Supplied material:
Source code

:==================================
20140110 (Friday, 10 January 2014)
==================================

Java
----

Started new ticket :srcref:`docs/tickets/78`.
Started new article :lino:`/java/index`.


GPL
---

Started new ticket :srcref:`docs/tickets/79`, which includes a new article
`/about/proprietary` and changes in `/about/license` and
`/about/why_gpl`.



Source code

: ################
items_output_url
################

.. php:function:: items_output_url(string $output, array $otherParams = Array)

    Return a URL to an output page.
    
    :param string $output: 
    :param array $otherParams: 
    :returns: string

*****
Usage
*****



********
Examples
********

Activity: Please write out, exactly as they appear, only the lines from the one holding "and changes in" through the end of the data.

Solution:
`/about/proprietary` and changes in `/about/license` and
`/about/why_gpl`.



Source code

: ################
items_output_url
################

.. php:function:: items_output_url(string $output, array $otherParams = Array)

    Return a URL to an output page.
    
    :param string $output: 
    :param array $otherParams: 
    :returns: string

*****
Usage
*****



********
Examples
********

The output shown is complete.